1945 in Guttenbrunn (Zăbrani) im rumänischen Banat geboren. Studierte Germanistik und Rumänistik in Temesvar/Timişoara, Redaktionsmitglied der Bukarester deutschsprachigen Literaturzeitschrift „Neue Literatur“, 1986 DAAD-Stipendium (Berliner Künstlerprogramm), anschließend Niederlassung in der Bundesrepublik, seit 1989 in Frankfurt am Main.
1992-1999 Herausgeber einer neuen Folge der „Neuen Literatur“ in Frankfurt & Bukarest – als Übersetzungsprojekt, das als Forum ostmitteleuropäischer Literaturen (u.a. Länderschwerpunkt-Hefte zu: Russland, Ex-Jugoslawien, Bosnien, Rumänien, Slowakei, Bulgarien) zugleich gesamteuropäische Impulse zu setzen versuchte.
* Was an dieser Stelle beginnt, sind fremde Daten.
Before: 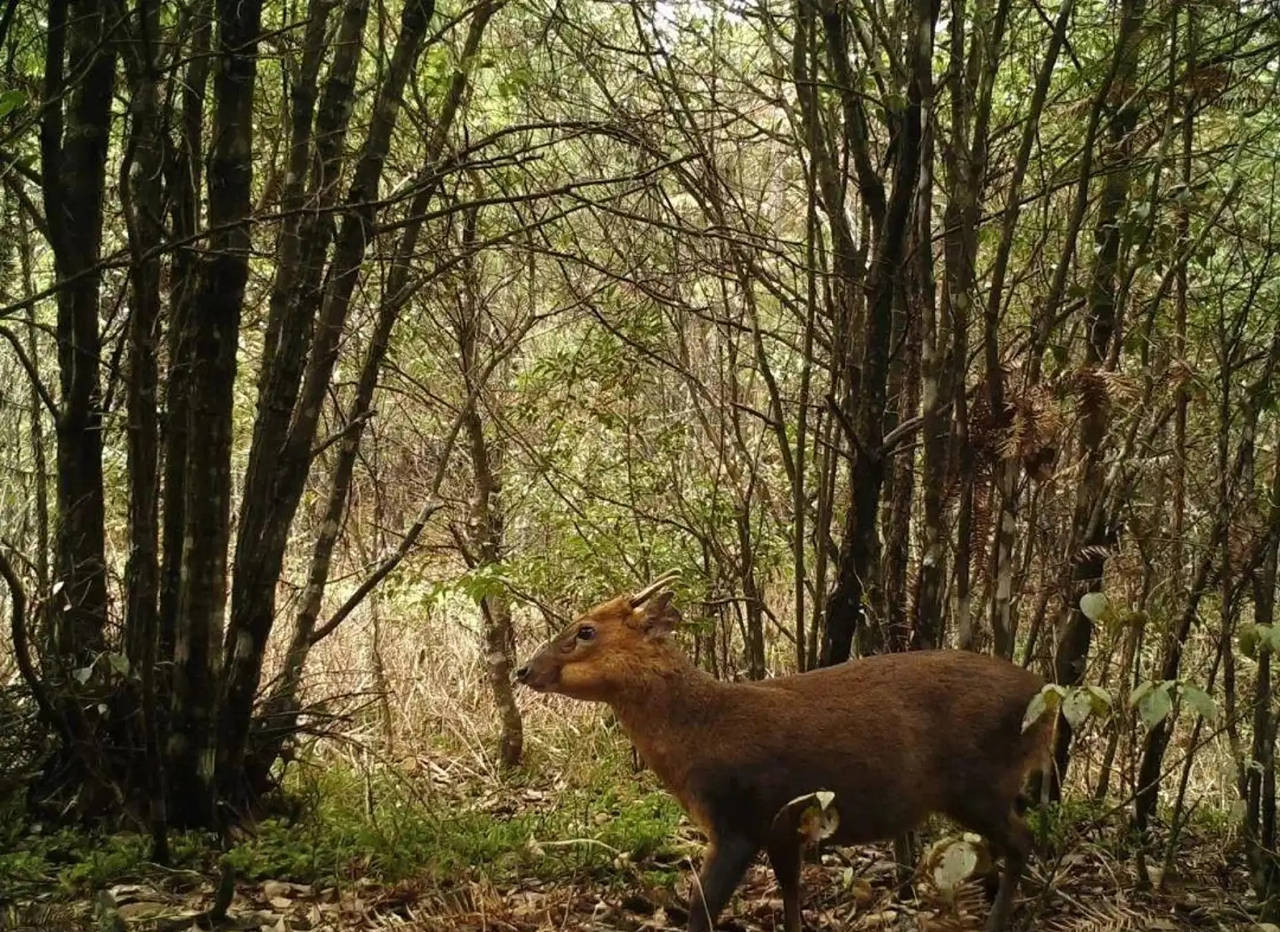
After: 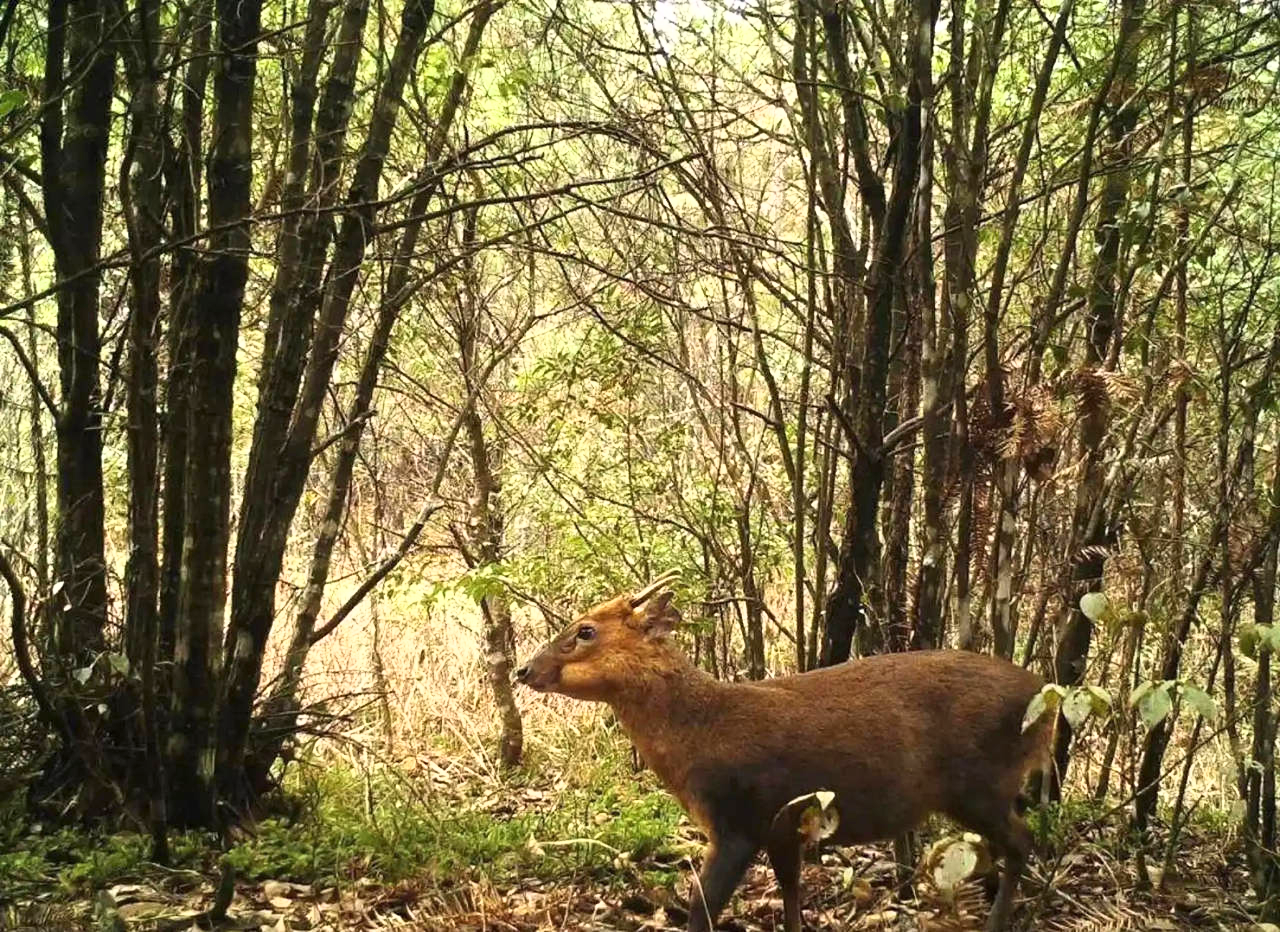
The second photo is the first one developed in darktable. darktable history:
base curve: curves: ch0 [(0, 0) (0.495, 0.917) (1, 1)]
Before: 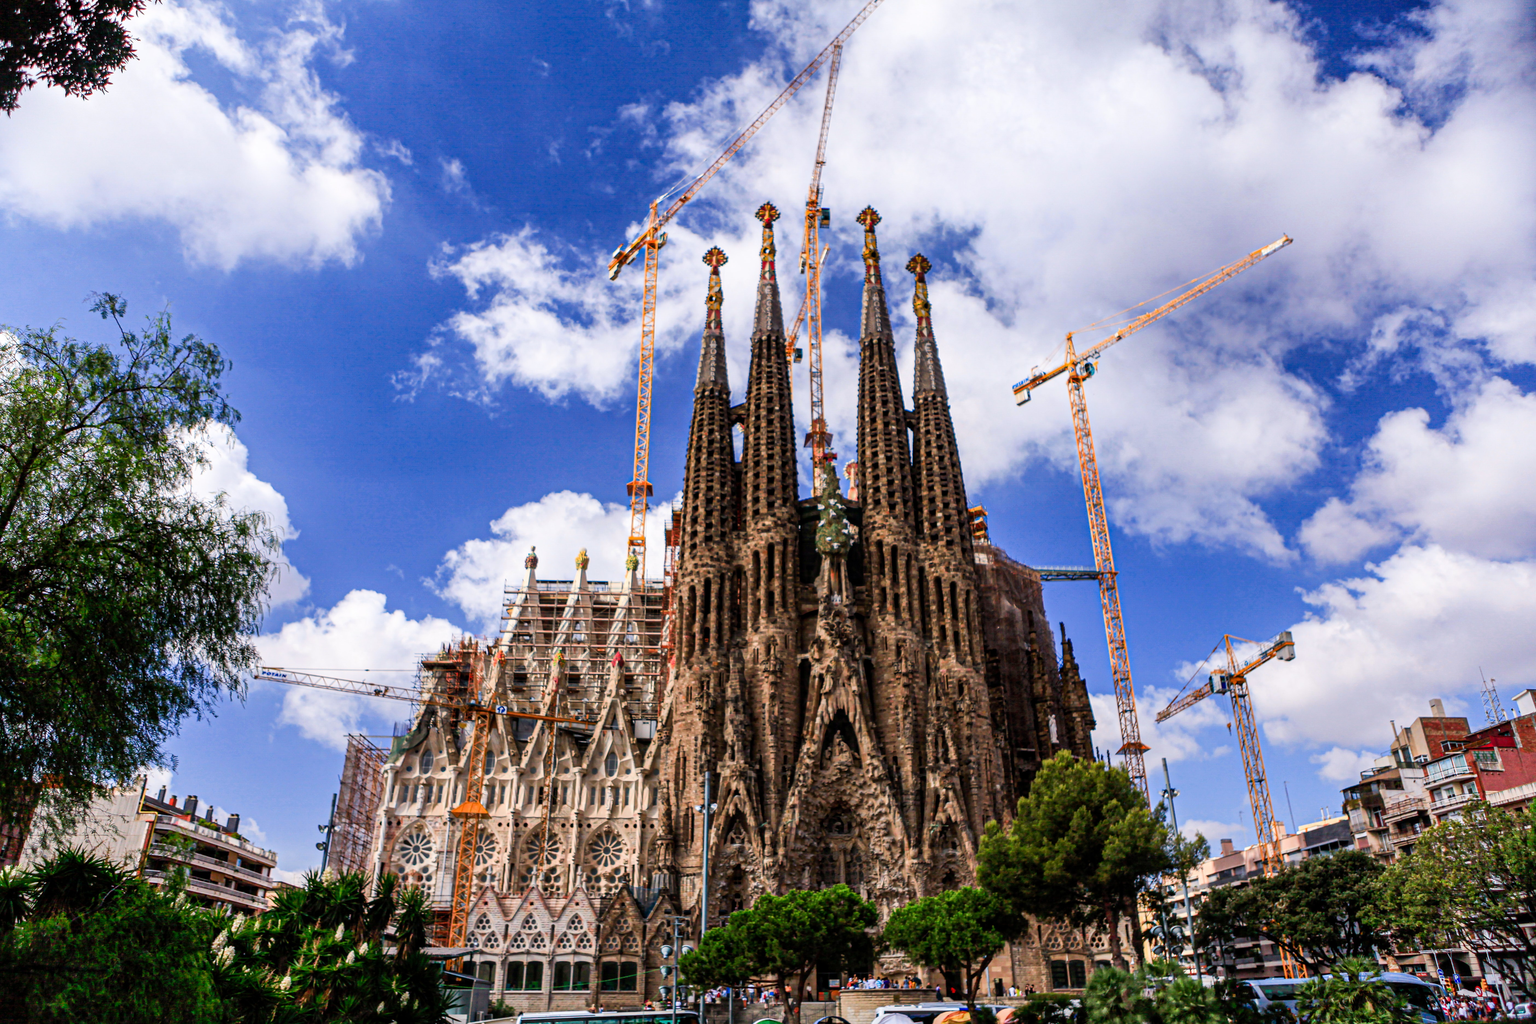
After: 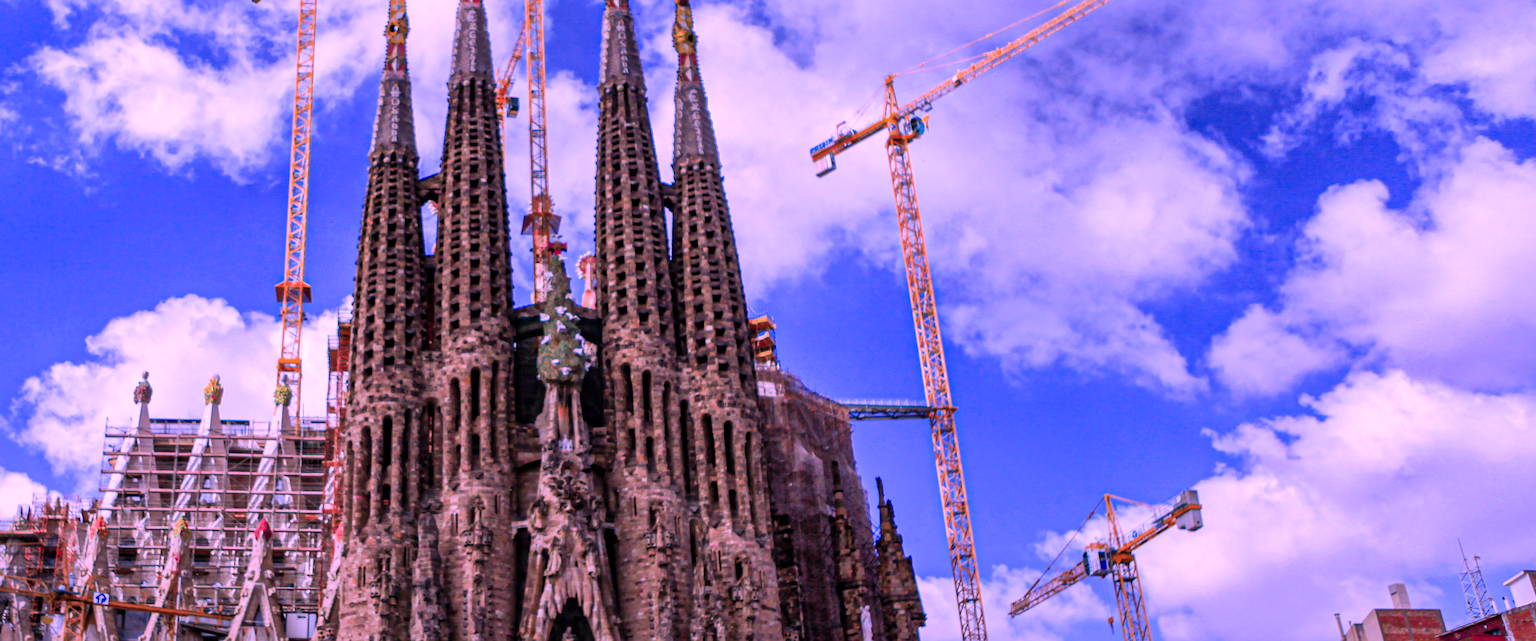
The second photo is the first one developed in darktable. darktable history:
shadows and highlights: on, module defaults
crop and rotate: left 27.916%, top 27.214%, bottom 27.641%
color calibration: output R [1.107, -0.012, -0.003, 0], output B [0, 0, 1.308, 0], illuminant custom, x 0.389, y 0.387, temperature 3838.8 K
Lehraufträge für rumänische Sprache und Landeskunde an der Frankfurter Johann-Wolfgang-Goethe-Universität (1990 – 1992) und an der Mainzer Johannes-Gutenberg-Universität (1993 – 2003).
Literaturwissenschaftliche Studien und Essays in Zeitschriften und Fachbänden; publizistische Beiträge zu Fragen der osteuropäischen Kultur allgemein und zur Situation in Rumänien im Besonderen (in taz, SZ, F.A.Z., Frankfurter Hefte, Börsenblatt des deutschen Buchhandels u.a.)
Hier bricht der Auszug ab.